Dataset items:
--
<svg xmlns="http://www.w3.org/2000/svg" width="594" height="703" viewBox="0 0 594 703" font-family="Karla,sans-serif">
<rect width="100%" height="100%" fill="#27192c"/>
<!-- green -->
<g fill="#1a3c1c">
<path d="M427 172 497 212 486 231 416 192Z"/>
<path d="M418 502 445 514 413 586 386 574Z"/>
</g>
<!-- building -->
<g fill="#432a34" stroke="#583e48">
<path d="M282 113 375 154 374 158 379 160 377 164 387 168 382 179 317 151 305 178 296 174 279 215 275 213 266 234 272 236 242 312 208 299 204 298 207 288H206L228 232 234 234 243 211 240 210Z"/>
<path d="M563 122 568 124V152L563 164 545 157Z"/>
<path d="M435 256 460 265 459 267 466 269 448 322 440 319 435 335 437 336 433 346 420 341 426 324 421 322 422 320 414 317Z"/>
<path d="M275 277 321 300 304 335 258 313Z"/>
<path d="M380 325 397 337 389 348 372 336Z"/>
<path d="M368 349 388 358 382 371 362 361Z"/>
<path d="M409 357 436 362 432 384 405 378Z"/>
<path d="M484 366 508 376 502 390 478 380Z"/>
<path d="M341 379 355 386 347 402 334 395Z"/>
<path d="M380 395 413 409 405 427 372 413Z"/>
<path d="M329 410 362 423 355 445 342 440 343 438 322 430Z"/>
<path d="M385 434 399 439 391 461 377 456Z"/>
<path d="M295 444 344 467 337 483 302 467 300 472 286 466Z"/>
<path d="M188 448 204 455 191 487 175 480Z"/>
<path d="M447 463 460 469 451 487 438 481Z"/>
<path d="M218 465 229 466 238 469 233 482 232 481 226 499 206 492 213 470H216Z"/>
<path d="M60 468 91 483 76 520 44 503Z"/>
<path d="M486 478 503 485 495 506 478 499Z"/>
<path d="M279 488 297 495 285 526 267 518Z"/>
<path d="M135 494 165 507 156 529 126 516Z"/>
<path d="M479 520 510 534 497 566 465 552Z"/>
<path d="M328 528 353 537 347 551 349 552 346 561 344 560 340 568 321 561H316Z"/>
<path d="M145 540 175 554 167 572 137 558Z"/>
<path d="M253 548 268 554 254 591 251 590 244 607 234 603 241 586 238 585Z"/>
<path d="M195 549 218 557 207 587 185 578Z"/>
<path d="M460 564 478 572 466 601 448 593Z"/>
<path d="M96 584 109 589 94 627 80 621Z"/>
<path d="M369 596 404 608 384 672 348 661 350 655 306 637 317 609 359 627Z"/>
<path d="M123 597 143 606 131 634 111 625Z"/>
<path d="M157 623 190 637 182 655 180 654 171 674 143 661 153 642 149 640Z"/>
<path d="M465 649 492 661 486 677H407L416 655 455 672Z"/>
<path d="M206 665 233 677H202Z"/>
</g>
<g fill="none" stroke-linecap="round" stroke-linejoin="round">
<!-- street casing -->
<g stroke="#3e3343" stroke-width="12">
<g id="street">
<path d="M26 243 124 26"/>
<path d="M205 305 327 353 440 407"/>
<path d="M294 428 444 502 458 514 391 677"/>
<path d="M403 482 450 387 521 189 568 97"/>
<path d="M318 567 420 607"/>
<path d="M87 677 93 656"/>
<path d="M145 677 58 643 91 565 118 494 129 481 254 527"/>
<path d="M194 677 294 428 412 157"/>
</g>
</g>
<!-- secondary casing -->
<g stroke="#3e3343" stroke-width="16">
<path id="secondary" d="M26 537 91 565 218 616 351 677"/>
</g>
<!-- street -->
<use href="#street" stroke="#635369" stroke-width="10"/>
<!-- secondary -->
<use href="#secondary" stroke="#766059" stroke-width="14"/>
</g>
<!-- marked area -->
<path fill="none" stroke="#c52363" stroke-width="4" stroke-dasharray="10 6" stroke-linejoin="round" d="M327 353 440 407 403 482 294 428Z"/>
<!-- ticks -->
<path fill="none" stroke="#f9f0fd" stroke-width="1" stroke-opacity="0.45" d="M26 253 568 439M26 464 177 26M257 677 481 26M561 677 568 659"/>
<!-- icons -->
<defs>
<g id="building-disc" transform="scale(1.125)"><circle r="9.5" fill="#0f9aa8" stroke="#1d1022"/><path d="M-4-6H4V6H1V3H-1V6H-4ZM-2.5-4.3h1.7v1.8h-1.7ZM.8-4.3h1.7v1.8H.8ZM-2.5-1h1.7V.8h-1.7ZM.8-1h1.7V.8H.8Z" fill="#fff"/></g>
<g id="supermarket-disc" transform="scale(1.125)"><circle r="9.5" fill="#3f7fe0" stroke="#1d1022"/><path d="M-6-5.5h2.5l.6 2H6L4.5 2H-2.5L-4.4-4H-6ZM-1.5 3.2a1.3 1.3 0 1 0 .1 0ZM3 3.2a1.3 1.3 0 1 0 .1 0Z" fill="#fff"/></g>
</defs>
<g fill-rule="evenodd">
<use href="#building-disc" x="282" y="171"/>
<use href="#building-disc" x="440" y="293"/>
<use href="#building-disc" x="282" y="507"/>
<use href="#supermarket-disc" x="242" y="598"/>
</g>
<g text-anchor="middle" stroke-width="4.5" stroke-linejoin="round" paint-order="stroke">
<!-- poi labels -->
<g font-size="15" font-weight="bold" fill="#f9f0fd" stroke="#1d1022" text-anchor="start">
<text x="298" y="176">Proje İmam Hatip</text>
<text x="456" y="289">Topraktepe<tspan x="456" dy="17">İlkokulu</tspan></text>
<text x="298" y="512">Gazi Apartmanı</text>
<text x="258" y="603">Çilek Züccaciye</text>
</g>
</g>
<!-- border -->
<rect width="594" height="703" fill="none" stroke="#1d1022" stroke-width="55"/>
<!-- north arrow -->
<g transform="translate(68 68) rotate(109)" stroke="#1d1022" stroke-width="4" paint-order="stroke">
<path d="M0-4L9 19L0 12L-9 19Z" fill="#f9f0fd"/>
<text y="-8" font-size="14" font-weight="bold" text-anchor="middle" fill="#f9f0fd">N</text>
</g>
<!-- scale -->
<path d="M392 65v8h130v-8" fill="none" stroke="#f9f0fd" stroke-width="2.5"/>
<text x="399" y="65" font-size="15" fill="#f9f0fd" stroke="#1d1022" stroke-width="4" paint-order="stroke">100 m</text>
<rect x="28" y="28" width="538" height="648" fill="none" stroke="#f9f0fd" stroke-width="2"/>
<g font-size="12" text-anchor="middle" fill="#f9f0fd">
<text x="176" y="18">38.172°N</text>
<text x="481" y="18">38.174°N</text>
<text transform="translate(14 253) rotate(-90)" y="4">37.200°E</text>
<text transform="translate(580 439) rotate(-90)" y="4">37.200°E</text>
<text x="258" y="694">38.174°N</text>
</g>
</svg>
--
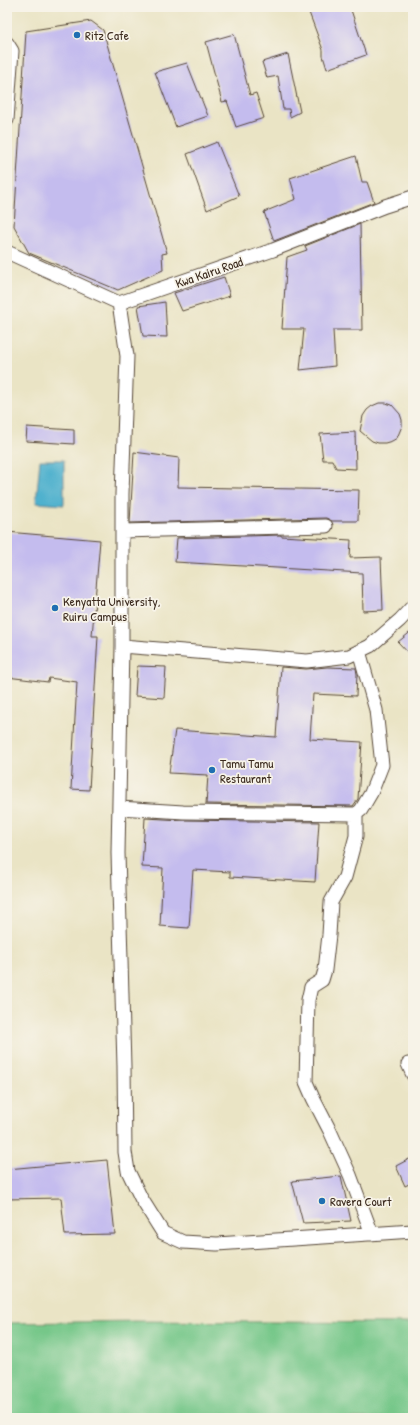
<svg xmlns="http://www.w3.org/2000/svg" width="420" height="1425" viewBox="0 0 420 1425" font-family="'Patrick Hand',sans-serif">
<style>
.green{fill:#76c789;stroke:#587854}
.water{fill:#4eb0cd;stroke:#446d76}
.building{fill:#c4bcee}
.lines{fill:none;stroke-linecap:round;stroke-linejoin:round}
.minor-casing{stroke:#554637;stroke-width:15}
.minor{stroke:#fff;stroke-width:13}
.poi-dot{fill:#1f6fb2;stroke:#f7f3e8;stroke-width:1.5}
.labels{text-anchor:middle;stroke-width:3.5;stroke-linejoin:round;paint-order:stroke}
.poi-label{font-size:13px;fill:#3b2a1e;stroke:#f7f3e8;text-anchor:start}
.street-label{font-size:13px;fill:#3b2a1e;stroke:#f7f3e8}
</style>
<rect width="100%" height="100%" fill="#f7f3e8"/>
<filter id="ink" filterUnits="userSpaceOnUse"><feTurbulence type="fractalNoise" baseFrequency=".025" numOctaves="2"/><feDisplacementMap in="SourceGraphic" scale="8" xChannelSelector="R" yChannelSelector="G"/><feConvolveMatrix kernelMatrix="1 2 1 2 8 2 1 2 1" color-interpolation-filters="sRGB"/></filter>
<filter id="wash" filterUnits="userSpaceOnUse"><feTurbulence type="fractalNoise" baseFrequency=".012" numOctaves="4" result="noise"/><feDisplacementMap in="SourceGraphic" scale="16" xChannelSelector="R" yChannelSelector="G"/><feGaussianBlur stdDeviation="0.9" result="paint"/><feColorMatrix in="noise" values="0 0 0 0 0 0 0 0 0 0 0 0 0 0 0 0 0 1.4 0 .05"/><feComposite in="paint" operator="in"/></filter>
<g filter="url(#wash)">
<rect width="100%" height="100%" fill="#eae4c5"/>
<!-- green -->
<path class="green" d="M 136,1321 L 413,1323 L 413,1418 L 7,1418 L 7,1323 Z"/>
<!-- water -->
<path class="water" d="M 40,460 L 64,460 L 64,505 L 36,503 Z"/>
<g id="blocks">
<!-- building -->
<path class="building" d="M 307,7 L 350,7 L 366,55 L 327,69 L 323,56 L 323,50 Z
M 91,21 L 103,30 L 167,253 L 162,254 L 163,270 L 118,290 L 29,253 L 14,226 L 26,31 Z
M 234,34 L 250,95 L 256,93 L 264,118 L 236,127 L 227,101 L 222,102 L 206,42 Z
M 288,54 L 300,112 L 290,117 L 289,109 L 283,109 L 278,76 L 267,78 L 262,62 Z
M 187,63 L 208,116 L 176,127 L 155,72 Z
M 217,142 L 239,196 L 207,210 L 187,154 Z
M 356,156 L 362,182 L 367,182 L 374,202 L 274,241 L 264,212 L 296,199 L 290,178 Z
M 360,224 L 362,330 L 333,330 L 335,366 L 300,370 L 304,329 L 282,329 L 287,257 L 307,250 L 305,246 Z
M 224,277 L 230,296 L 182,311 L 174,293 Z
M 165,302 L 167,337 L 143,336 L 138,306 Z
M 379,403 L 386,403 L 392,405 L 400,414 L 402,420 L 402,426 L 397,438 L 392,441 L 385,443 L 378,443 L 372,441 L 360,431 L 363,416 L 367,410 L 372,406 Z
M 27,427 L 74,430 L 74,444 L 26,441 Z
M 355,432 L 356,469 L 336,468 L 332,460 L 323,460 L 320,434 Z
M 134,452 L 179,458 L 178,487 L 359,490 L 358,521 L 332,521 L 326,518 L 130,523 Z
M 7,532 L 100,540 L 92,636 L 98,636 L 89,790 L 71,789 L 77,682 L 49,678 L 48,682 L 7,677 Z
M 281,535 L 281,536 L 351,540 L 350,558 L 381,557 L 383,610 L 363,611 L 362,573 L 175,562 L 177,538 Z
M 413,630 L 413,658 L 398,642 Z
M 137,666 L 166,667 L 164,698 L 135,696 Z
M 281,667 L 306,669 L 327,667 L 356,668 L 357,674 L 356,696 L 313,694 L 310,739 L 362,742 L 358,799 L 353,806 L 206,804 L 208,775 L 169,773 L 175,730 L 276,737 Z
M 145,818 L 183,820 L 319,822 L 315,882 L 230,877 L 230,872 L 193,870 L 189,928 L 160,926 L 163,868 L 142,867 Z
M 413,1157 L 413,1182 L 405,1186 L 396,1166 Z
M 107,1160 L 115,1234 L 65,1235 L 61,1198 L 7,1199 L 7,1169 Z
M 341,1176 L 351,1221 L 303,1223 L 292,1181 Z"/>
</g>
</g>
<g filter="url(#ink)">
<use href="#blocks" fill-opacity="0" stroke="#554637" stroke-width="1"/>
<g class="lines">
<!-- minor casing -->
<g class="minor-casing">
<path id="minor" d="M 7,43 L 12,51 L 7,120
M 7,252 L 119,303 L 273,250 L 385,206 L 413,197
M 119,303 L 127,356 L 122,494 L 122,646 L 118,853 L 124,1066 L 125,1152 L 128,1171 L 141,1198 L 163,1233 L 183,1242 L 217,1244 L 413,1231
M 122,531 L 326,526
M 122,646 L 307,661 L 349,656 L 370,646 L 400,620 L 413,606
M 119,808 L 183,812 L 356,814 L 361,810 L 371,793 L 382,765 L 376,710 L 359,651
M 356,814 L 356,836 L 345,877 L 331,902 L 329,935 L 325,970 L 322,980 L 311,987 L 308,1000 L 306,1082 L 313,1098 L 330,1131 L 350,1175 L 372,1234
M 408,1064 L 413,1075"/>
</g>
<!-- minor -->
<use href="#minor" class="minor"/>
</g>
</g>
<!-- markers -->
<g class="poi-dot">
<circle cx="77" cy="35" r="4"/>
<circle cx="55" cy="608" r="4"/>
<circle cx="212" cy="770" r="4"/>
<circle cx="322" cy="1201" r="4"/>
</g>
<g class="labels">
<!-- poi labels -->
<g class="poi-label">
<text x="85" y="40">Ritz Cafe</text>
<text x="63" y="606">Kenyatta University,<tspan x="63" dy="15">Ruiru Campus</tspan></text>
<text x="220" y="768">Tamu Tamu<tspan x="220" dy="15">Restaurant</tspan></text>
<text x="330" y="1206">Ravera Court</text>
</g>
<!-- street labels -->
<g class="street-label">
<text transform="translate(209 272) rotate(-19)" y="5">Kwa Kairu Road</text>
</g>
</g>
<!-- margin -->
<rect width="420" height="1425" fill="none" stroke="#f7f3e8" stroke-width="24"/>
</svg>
--
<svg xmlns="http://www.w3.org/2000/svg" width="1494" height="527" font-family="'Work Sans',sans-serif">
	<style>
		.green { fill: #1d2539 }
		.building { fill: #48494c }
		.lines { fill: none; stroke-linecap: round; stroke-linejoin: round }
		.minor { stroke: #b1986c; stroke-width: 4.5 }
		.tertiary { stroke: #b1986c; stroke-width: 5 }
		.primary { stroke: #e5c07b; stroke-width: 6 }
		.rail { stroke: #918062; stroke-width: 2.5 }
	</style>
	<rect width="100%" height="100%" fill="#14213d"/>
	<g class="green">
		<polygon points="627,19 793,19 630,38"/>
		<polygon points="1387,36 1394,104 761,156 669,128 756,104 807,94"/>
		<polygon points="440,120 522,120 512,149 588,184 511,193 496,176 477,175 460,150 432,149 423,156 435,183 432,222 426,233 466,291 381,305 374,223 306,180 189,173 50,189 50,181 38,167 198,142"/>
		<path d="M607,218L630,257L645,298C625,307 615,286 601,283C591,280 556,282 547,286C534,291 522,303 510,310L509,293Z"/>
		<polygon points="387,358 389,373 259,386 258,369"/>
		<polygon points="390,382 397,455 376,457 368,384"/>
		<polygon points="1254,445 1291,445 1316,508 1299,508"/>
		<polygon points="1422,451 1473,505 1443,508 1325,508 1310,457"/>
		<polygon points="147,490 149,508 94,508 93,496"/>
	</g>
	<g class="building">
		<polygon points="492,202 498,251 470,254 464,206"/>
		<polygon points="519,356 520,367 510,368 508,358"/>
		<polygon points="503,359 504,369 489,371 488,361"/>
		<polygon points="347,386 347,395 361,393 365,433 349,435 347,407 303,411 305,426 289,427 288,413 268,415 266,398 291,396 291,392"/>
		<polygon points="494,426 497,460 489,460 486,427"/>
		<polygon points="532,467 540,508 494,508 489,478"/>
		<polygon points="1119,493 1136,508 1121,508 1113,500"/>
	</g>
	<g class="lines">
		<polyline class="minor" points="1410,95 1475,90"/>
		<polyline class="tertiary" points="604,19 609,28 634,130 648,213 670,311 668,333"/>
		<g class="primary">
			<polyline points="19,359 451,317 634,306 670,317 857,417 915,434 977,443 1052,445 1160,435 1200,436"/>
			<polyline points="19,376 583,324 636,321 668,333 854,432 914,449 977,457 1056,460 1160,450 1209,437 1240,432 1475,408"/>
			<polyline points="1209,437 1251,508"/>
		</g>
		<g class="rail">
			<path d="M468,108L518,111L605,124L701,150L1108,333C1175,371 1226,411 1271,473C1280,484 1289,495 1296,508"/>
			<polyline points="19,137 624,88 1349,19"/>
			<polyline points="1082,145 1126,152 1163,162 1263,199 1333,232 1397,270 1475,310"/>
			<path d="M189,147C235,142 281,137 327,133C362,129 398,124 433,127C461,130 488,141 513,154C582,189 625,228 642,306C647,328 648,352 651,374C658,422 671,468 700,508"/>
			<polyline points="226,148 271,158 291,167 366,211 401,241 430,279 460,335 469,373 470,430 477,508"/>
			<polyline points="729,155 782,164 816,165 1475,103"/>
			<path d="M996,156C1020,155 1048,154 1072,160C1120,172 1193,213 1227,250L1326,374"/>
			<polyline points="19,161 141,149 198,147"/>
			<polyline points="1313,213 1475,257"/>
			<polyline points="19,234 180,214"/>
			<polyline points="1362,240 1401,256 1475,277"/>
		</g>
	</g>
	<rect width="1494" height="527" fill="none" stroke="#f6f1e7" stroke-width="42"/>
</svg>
--
[TASK PROMPT] Would you tally the lines above that include "bold" and reply with only the total?

[ANSWER SECTION] 2